** Begin EXCERPT TO READ **
Pabst returned in 1963 racing for the Mecom Racing Team. The team took a victory at the 12 Hours of Sebring in the GT class. He had another win at the Continental Divide Raceways race that year, along with another win at the Road America 500. In the Road America victory, he competed in the first half of the race in Mecom's Ferrari and relieved Bill Wuesthoff's victorious Elva Porsche in the second half. Pabst competed in one NASCAR Grand National (now Cup Series) race at Riverside International Raceway on November 3, 1963. He started 18th and finished 35th in the one-off event. In 1964, Pabst won another Road America 500 but had lots of mechanical failures throughout the rest of the season. Pabst decided to drive for himself in 1965 and ordered a McLaren. The vehicle arrived late and it burnt at Mosport after arriving. Pabst ended his racing career in 1966.
** End EXCERPT TO READ **
** Begin SUPPLIED INFORMATION **
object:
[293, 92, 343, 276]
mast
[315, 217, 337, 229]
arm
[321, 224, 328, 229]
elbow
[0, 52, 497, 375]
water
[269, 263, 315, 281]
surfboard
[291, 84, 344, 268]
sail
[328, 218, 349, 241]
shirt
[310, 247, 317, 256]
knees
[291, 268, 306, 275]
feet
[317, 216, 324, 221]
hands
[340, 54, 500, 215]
** End SUPPLIED INFORMATION **
** Begin SUPPLIED INFORMATION **
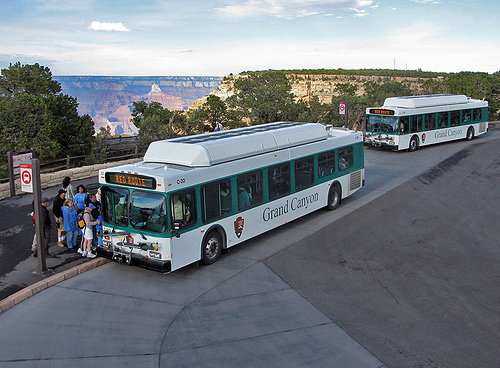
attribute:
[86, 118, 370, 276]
** End SUPPLIED INFORMATION **
** Begin SUPPLIED INFORMATION **
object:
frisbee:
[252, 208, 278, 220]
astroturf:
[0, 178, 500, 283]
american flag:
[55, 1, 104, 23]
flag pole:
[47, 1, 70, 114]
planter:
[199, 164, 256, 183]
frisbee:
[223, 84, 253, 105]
** End SUPPLIED INFORMATION **
◆ **TASK**
In the text on Pabst's racing career, what position did he start and finish in his single NASCAR Grand National race?

◆ **WRITTEN REPLY**
He started 18th and finished 35th.